4. Wheelchair fencing was one of eight sports to be featured at the first official Paralympic Games, in Rome, Italy, in 1960. Nine Italian wheelchair fencers – six men and three women – competed. An athlete listed only as ‘Tedone’ in official records from the time won the men’s sabre and Anna Maria Toso claimed gold in the women’s foil. Giovanni Ferraris and ‘Tedone’ won the third title on offer – the men’s team sabre.
5. In these formative days, equipment for wheelchair fencing was evolving at the same time as the sport itself. At the beginning, athletes used heavy wheelchairs known as ‘Travaux Chairs’. And in the absence of a way to keep the chairs in place during the cut and thrust of a match, officials used to have to hold the wheels so they did not topple over. There was also no way to ensure the distance between fencers was consistent, although the development of a ‘frame’ to both keep chairs in position and achieve this was advancing quickly.
Ⓒ NPC Japan
6. It was the Italians who in 1987 invented a frame which formed the basis for the several versions that are still being used today. Minor adjustments included the consideration of lightness of equipment and the facility to more quickly accommodate both left and right handed fencers.
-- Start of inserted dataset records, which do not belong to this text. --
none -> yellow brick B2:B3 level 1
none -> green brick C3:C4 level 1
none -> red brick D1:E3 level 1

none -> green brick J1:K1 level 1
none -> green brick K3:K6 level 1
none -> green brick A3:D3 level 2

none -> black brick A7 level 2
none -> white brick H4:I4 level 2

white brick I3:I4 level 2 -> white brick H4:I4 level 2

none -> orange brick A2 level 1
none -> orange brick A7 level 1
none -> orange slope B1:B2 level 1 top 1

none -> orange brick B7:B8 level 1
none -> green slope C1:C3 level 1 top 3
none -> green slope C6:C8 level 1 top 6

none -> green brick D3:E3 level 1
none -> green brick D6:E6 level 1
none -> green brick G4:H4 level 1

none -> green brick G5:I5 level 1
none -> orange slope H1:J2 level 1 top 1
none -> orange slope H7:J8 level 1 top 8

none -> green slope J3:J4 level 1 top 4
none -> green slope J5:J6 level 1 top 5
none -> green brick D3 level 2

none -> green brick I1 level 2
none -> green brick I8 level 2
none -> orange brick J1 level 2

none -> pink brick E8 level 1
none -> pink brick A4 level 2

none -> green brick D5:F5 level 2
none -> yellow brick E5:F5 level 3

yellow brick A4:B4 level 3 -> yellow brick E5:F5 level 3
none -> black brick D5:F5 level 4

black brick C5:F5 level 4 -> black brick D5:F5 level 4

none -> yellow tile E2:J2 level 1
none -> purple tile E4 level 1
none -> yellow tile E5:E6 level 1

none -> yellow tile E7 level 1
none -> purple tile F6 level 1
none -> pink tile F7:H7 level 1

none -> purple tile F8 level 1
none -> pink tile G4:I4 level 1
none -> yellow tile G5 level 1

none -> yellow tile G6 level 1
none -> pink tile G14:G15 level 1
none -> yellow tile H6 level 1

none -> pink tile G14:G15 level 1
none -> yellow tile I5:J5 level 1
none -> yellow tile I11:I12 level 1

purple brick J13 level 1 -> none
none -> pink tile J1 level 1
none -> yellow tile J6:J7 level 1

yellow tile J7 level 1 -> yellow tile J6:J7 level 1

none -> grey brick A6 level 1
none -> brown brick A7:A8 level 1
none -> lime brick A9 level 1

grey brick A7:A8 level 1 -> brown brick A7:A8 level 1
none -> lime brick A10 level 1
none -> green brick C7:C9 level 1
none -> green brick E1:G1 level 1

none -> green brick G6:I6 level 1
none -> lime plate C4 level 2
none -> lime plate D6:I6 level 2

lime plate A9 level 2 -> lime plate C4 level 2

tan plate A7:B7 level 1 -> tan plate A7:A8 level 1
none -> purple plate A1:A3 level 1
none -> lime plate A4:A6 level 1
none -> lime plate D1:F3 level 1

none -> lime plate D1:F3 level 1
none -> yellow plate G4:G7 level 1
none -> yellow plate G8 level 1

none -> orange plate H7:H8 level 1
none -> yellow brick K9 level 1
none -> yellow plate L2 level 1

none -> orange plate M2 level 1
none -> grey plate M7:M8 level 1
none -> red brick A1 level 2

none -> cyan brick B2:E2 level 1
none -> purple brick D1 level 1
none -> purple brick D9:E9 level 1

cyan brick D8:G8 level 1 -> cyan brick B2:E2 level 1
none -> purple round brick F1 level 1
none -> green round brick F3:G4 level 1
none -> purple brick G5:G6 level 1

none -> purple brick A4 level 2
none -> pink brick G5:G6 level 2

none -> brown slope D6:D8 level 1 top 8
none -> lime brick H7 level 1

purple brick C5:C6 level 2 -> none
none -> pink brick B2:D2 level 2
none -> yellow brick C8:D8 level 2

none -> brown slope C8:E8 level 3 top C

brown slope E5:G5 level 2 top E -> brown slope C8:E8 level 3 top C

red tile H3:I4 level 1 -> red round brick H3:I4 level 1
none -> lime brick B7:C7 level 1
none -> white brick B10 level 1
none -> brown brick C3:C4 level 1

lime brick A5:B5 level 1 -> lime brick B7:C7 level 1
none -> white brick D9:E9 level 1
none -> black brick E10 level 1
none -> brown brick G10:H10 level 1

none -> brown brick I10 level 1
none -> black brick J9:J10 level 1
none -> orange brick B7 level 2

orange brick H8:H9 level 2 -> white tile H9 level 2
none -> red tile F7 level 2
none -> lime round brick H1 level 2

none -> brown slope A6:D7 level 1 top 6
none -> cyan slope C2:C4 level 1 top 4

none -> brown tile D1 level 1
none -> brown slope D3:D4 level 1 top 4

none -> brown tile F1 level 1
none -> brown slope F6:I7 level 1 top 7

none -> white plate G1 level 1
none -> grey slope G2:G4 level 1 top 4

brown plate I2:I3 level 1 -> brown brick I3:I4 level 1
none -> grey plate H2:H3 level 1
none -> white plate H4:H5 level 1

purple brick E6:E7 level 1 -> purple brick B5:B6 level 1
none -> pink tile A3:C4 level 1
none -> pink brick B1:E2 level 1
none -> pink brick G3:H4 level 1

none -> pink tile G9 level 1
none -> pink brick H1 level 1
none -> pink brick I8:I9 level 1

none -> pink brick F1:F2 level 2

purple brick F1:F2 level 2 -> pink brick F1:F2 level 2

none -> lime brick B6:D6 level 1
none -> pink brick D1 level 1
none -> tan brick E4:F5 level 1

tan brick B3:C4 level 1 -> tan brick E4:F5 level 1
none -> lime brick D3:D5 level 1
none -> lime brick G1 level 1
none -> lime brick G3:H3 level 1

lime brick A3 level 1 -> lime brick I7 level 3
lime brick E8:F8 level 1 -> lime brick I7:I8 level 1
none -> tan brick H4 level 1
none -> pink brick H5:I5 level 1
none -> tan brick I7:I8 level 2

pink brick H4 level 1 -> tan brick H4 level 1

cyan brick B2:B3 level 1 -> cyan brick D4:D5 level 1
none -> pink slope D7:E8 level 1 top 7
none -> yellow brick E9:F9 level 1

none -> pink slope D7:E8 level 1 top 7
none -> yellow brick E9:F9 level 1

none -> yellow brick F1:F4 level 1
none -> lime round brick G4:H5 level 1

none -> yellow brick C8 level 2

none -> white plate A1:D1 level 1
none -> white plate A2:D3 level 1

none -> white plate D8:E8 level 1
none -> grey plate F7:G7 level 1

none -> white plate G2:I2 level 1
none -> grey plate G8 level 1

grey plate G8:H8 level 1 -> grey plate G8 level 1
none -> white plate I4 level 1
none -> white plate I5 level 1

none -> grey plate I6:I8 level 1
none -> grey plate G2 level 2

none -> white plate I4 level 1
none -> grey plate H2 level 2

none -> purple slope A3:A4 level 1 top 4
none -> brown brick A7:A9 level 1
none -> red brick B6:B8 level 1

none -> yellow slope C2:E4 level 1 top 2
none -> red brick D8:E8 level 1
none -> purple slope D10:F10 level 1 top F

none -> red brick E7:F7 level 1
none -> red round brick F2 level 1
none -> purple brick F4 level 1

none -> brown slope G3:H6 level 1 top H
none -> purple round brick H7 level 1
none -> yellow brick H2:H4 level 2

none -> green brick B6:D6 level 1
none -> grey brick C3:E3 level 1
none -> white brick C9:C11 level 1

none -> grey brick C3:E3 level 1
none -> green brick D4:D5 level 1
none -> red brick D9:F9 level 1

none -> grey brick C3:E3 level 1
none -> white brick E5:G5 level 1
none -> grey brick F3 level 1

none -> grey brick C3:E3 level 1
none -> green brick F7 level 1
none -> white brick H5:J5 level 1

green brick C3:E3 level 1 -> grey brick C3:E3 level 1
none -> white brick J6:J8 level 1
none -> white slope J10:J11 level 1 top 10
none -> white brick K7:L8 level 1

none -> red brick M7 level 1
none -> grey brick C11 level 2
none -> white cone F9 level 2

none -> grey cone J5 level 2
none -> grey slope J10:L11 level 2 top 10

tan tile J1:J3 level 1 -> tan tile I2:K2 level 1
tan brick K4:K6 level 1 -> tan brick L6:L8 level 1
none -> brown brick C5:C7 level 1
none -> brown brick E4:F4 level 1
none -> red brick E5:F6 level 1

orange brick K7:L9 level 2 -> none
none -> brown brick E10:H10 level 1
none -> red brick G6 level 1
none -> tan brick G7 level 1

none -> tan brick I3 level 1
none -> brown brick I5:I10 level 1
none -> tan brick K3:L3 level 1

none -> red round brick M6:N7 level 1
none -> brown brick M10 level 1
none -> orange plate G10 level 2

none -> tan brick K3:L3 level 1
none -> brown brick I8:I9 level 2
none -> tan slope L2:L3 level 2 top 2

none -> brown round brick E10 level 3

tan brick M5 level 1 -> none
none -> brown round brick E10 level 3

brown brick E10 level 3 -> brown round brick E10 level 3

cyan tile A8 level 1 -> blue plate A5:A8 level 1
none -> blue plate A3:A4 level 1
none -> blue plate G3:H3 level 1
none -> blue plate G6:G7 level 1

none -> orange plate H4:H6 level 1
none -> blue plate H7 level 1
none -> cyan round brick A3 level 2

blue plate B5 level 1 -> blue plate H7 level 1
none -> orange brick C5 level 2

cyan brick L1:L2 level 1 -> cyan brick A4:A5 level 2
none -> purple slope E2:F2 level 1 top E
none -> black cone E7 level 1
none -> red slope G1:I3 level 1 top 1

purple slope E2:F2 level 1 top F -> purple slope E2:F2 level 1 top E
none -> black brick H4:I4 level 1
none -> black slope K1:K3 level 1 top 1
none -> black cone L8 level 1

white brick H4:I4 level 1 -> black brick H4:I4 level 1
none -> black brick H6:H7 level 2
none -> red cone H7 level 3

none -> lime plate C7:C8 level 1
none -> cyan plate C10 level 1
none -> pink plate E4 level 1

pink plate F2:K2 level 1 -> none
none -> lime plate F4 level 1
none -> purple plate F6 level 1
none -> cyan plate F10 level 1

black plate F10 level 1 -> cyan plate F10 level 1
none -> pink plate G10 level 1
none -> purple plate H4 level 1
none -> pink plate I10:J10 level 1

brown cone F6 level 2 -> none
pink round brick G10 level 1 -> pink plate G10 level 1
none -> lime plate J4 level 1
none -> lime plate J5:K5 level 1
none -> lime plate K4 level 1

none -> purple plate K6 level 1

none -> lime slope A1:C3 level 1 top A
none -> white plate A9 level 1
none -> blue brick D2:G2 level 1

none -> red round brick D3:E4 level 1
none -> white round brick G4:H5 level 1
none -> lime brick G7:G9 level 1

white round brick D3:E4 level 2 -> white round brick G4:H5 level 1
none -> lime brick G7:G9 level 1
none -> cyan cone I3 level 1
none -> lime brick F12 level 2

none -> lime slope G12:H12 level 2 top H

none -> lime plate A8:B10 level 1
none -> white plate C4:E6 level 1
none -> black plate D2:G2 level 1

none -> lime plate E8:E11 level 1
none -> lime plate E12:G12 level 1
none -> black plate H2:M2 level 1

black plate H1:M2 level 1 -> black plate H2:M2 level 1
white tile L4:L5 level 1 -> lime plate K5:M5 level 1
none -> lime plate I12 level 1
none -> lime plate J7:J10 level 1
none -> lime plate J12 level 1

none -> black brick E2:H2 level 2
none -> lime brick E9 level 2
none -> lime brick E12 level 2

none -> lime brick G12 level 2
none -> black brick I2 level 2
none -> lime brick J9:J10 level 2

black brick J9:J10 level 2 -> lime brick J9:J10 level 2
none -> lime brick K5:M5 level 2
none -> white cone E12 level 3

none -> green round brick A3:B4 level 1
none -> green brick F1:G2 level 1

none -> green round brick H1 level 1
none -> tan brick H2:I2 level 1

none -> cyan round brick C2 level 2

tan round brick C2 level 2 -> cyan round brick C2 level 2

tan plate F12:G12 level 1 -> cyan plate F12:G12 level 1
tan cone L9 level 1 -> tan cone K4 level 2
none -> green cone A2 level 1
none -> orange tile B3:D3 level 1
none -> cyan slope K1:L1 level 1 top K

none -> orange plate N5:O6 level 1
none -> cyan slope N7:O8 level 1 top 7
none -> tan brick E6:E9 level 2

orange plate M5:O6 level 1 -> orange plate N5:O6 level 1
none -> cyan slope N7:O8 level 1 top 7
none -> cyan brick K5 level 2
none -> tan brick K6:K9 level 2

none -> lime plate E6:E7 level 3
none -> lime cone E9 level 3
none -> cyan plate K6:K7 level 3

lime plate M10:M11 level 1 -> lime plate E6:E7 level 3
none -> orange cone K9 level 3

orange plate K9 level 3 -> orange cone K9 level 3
Modern frames also allow for the space between fencers to be modified, depending on the fencer with the shorter arm.
7. By the mid-1990s, the current classification system of category A and B was introduced. Classification aims to ensure a level-playing field by ensuring an athlete is placed in a category according to how their impairment impacts their sport performance.
8. Tokyo 2020 will see the addition of the women’s sabre category A and B, bringing the number of medal events to 16 across men’s and women’s individual and team foil (photo), epee and sabre.
Ⓒ Augusto Bizzi | IWAS
9. Fans of able-bodied fencing may notice some differences in the rules in wheelchair fencing. For example, movement prior to the referee’s ‘Allez’ leads to an immediate penalty. The Rules, classification and the competition schedule is overseen by the International Wheelchair and Amputee Sports Federation (IWAS) Wheelchair Fencing, the governing body of the sport.
10. No wheelchair fencer has won more medals than Italy’s Roberto Marson. The Italian won his first medal at Tokyo 1964 and went on to win 15 in total. France however top the all-time medals table with 134 top three finishes, 61 of them golden.